> [YOUR OBJECTIVE]: Place each line of the entries below, from the first line through the line containing "Which series has the largest", into a JSON list of strings, one string per line, omitting blank lines.

> [DATA IN THIS EXERCISE]:
──────────
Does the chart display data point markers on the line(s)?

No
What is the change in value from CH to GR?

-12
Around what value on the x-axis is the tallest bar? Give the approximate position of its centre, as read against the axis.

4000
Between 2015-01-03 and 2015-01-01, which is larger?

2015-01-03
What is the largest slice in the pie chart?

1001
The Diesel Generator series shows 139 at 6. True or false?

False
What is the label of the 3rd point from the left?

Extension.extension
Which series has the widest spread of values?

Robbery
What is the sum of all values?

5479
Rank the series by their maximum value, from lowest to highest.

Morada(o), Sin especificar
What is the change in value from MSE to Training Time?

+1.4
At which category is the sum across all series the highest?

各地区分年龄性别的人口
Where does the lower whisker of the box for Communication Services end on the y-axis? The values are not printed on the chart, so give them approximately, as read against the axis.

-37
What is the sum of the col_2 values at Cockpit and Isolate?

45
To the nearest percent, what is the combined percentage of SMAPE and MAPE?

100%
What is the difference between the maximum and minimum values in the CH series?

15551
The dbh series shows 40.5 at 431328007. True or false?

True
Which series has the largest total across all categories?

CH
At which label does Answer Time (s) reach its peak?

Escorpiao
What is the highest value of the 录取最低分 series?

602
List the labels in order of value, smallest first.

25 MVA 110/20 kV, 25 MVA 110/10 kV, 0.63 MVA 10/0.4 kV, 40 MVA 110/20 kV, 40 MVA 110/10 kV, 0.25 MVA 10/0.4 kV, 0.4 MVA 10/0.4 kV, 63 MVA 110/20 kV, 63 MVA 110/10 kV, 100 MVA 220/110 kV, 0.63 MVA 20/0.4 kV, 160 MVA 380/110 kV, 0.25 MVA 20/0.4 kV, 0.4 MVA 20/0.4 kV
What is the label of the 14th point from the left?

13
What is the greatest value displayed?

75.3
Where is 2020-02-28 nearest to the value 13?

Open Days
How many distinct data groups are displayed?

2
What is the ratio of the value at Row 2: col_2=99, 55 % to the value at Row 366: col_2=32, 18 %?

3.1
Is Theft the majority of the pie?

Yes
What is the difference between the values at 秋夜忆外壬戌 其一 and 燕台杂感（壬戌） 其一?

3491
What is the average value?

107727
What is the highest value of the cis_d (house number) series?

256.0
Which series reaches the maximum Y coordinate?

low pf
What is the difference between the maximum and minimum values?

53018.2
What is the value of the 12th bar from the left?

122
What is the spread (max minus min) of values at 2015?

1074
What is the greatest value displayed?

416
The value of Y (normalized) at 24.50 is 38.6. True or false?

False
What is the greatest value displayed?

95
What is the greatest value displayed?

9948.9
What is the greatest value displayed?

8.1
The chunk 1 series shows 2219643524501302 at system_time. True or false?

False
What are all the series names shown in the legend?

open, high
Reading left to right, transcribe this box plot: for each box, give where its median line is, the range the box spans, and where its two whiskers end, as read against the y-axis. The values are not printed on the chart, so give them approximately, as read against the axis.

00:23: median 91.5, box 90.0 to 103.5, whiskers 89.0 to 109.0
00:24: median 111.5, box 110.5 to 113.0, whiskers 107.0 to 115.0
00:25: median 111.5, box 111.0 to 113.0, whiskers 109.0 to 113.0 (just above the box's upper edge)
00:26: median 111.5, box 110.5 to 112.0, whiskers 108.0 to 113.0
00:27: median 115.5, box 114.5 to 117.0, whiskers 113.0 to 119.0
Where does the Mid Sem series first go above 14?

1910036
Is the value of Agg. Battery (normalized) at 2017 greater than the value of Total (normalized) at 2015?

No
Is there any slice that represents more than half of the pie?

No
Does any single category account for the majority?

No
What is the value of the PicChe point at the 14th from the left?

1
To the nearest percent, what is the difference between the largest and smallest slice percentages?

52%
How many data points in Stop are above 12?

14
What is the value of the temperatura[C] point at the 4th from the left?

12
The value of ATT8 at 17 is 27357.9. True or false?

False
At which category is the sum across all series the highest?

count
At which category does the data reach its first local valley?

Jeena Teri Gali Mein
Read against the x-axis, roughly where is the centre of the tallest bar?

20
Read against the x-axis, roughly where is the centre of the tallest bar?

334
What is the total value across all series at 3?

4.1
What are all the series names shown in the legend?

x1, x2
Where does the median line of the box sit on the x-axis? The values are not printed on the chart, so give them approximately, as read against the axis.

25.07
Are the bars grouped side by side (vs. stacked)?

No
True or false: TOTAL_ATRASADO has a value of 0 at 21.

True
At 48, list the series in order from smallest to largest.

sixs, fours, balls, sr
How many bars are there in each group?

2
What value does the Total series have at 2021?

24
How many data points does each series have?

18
──────────
> [RESULT OF THIS EXERCISE]:
[
  "Does the chart display data point markers on the line(s)?",
  "No",
  "What is the change in value from CH to GR?",
  "-12",
  "Around what value on the x-axis is the tallest bar? Give the approximate position of its centre, as read against the axis.",
  "4000",
  "Between 2015-01-03 and 2015-01-01, which is larger?",
  "2015-01-03",
  "What is the largest slice in the pie chart?",
  "1001",
  "The Diesel Generator series shows 139 at 6. True or false?",
  "False",
  "What is the label of the 3rd point from the left?",
  "Extension.extension",
  "Which series has the widest spread of values?",
  "Robbery",
  "What is the sum of all values?",
  "5479",
  "Rank the series by their maximum value, from lowest to highest.",
  "Morada(o), Sin especificar",
  "What is the change in value from MSE to Training Time?",
  "+1.4",
  "At which category is the sum across all series the highest?",
  "各地区分年龄性别的人口",
  "Where does the lower whisker of the box for Communication Services end on the y-axis? The values are not printed on the chart, so give them approximately, as read against the axis.",
  "-37",
  "What is the sum of the col_2 values at Cockpit and Isolate?",
  "45",
  "To the nearest percent, what is the combined percentage of SMAPE and MAPE?",
  "100%",
  "What is the difference between the maximum and minimum values in the CH series?",
  "15551",
  "The dbh series shows 40.5 at 431328007. True or false?",
  "True",
  "Which series has the largest total across all categories?"
]